> **Exercise details**:
Go through the entries below, tally each line with the string "pixels", and give the final number by itself.

> **Supplied information**:
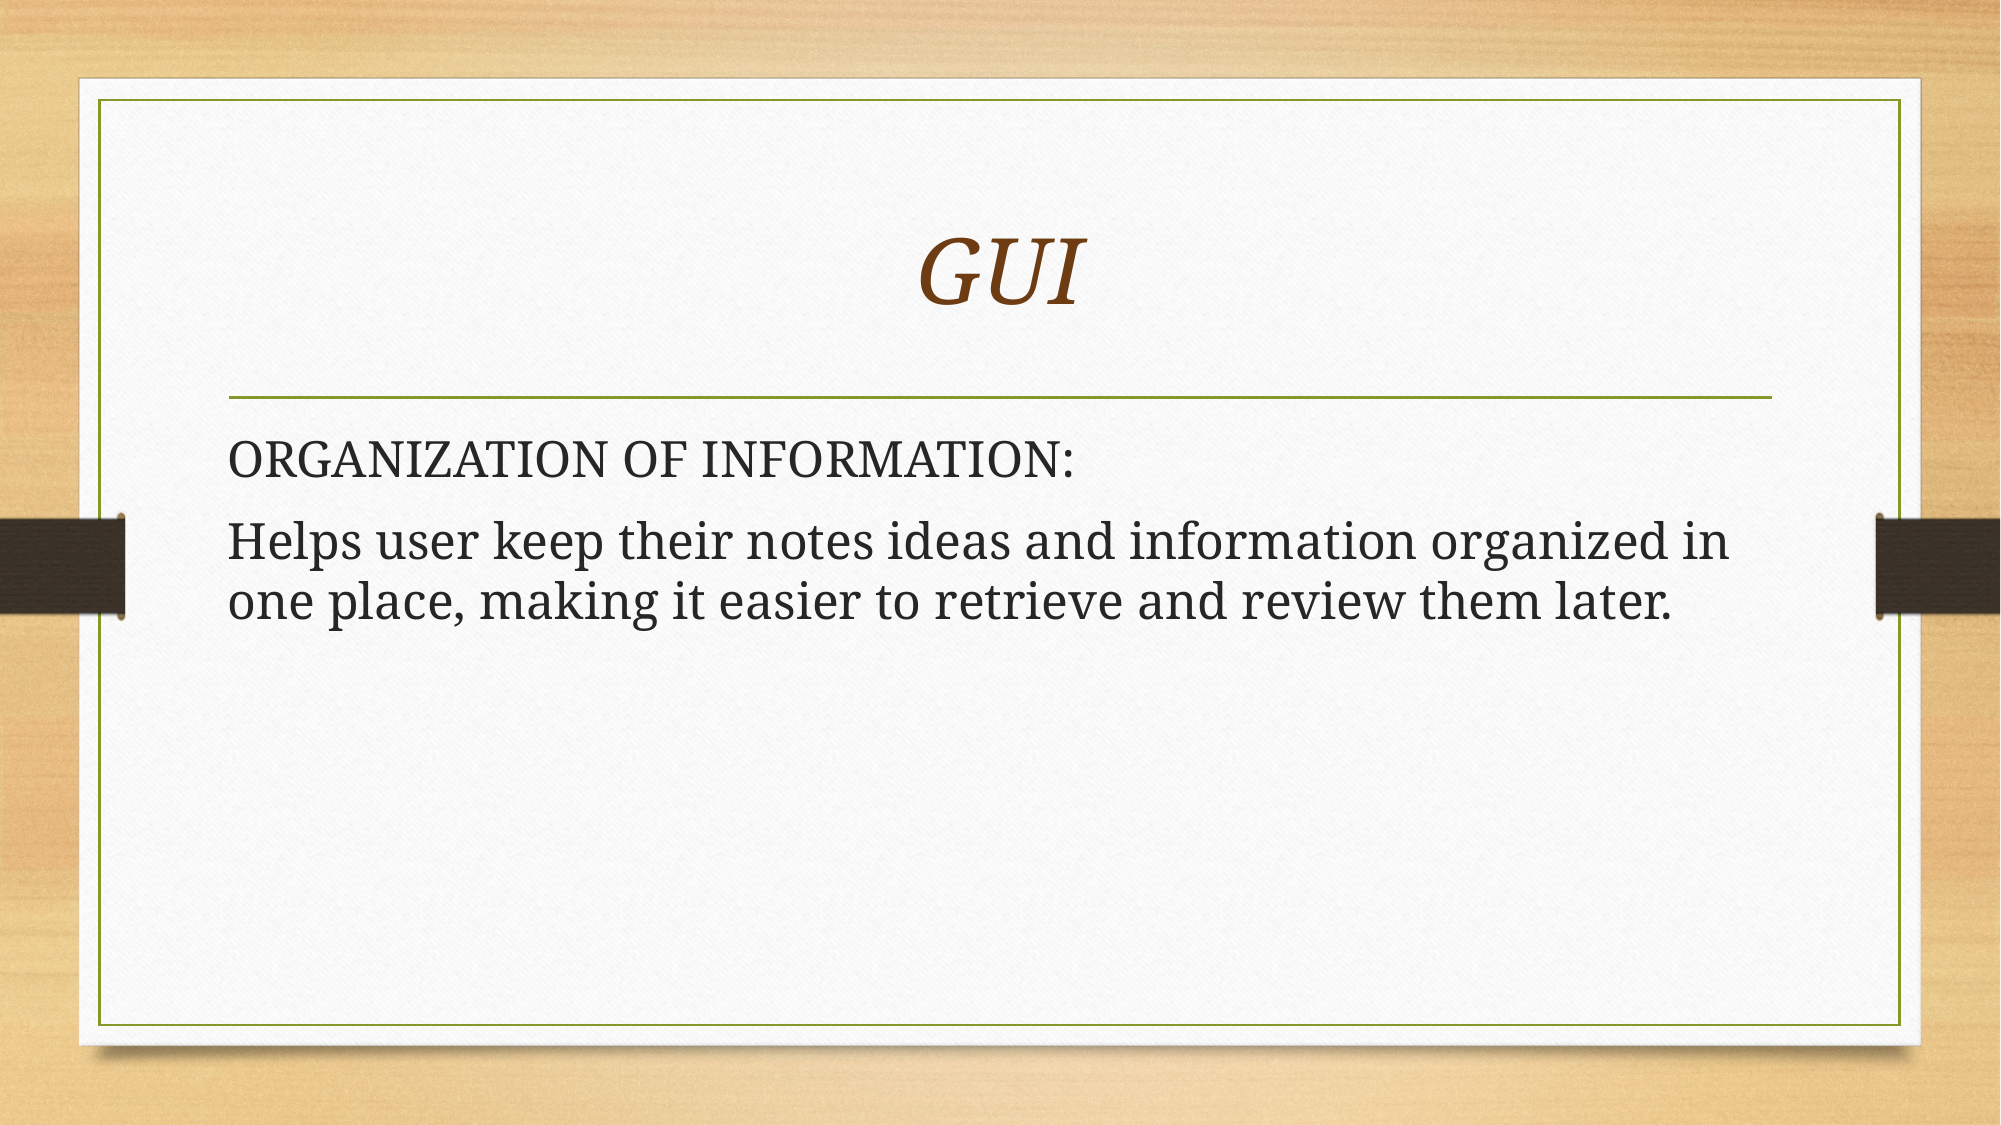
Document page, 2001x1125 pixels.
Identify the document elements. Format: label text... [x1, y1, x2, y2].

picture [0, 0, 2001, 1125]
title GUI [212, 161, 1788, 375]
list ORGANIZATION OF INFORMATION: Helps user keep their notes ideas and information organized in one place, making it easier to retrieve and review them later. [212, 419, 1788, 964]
* * *
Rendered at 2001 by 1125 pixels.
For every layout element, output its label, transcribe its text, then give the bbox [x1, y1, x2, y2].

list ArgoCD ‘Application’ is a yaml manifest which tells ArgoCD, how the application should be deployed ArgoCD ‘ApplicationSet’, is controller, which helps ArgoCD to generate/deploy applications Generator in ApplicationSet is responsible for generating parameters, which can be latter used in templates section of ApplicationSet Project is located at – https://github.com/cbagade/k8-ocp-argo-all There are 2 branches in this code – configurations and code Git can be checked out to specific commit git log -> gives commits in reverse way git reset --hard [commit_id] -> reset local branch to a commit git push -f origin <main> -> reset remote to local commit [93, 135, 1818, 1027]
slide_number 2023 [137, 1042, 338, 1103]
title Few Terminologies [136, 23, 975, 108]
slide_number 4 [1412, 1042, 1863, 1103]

> **Answer for this exercise**:
2